A Federal High Court has upheld President Muhammadu Buhari’s Executive Order 6, stating that it is in line with the constitution of the Federal Republic of Nigeria.
The Executive Order 6, signed by Buhari on July 5, empowers the Attorney General of the Federation (AGF) to liaise with relevant agencies to temporarily seize properties linked with corruption. The properties will be seized pending investigations and the conclusion of a trial in order to ensure that the assets are not dissipated.

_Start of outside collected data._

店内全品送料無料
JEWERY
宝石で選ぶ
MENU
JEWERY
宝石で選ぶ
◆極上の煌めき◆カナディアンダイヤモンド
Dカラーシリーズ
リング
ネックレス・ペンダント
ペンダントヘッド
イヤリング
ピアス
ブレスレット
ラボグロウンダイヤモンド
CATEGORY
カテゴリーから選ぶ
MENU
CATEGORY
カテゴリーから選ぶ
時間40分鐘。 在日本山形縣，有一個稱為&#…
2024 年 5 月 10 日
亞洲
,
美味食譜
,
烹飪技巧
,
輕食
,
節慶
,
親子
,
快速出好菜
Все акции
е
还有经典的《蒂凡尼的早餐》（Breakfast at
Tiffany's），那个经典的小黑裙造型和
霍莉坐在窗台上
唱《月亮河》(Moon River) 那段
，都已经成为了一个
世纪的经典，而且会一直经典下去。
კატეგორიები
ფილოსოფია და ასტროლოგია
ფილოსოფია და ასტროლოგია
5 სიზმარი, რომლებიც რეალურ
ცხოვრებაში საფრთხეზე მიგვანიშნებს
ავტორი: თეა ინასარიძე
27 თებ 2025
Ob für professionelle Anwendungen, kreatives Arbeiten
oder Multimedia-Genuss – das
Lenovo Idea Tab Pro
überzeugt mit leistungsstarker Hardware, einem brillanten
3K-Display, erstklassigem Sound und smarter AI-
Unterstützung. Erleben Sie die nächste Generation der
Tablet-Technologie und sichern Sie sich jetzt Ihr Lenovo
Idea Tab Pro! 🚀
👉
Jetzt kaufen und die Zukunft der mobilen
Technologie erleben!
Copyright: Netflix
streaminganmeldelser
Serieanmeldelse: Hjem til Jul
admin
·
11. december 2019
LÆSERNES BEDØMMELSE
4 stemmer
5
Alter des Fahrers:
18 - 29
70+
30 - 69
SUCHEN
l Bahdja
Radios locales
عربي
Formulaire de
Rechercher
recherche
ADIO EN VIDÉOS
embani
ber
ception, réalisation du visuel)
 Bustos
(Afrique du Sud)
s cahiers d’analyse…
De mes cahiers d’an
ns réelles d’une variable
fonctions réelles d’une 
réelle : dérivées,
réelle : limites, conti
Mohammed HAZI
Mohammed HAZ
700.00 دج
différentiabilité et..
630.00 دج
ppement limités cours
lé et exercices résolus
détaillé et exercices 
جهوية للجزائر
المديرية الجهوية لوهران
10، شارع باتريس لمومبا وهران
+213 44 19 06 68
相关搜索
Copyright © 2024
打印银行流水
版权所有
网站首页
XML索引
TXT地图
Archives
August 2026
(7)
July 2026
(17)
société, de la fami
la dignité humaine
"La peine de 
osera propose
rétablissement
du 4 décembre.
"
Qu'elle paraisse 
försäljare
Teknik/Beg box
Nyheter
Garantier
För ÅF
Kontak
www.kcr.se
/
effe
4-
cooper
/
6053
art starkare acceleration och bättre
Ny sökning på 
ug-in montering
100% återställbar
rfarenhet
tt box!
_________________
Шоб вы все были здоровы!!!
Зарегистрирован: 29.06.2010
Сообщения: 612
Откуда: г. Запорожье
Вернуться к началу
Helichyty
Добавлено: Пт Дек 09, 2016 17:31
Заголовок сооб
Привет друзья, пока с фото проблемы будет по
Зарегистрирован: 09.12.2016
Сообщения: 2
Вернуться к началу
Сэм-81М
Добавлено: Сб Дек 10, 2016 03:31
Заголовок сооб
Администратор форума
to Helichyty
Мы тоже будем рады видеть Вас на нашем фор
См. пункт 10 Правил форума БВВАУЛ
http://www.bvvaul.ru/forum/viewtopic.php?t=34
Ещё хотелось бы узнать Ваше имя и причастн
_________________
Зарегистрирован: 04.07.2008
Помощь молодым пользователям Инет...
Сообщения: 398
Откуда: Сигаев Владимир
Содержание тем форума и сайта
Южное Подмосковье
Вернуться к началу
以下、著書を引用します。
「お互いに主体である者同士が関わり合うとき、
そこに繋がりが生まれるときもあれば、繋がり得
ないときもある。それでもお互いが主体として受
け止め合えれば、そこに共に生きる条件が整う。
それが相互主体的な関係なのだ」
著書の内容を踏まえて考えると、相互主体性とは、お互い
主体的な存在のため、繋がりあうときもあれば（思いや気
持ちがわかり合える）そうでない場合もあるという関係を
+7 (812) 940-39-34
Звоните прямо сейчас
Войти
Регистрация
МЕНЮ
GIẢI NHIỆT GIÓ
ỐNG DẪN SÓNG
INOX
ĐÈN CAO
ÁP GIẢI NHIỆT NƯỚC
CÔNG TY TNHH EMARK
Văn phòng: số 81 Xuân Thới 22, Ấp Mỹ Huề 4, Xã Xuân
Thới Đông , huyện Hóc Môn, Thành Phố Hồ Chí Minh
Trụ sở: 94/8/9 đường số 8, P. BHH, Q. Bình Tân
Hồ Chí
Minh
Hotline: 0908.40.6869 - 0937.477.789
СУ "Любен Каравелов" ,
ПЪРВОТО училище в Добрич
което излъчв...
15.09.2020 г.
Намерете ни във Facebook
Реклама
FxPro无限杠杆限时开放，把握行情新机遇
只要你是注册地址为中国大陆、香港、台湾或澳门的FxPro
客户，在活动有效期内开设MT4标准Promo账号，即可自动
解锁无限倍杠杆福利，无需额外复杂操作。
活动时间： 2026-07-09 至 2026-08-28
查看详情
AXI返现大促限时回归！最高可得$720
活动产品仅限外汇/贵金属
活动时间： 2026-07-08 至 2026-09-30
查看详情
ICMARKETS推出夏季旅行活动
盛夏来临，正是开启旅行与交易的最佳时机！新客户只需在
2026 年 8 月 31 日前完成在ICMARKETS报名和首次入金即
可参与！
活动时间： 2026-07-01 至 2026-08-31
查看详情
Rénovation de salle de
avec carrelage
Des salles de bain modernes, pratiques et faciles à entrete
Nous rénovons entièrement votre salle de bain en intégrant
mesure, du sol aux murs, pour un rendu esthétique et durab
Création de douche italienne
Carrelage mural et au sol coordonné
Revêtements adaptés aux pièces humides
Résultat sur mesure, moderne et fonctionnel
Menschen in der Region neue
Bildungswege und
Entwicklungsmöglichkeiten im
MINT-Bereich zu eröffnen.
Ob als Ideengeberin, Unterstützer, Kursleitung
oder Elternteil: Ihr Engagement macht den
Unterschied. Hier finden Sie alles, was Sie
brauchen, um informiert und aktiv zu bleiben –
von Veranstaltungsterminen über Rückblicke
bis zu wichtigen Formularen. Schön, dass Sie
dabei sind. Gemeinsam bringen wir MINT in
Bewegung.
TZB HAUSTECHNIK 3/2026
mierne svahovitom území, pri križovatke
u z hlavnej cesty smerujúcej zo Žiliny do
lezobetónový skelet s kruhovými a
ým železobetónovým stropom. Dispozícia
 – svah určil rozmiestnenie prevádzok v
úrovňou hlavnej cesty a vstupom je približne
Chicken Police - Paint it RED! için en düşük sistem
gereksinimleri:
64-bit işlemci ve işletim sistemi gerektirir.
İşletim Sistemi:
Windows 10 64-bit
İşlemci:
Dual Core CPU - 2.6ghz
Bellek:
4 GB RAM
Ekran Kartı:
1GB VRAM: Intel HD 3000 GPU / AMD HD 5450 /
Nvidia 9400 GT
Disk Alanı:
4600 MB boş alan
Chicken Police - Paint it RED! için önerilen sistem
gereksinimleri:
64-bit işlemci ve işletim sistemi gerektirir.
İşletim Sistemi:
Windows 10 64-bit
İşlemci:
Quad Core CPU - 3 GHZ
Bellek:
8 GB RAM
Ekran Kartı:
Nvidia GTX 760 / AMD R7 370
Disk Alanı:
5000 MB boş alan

The judgment upholding the executive order was delivered by Justice Ijeoma Ojukwu, at the Federal High Court in Abuja. Justice Ojukwu stated that the constitution has granted the President powers to issue executive orders for the execution of policies by the executive arm of government, provided that those orders do not breach the separation of powers between the executive and legislative arms of government.
Judge Ojukwu added that the Executive Order is not in violation of citizens’ rights to own property, however, it is informed by the President’s willingness to ensure said properties are not squandered.
Two lawyers, Ikenga Ugochinyere and Kenneth Udeze, have said they will appeal the court’s judgment as the Order has no legal basis and ought to be easily upturned on appeal. They have also argued that the Order violates peoples’ rights to own property and potentially denies a fair hearing to property owners.
Since the incumbent government discovered the power of Executive Orders in 2017 when Acting President Yemi Osinbajo signed the EO1 on Ease of Doing Business, the administration has been releasing them rapidly. Only this week President Buhari signed his eight executive order in less than two years.
Executive Order 6 has however been the most contentious one because of its potential to be used as a tool of victimization against political opponents of the government. The order contains several provisions believed to be outside the powers of the president by law.
The order provides that it would “protect from dissipation… the assets of any Nigerian citizen within the territory of the federal republic of Nigeria… known to be a current or former government official who is or has been complicit in or has been engaged in corrupt practices…” The argument by those opposed to the order is that it is not the place of the executive to determine who is complicit in corrupt practices – it is the place of the courts.
Ultimately, this is a case that should be decided by the Supreme Court.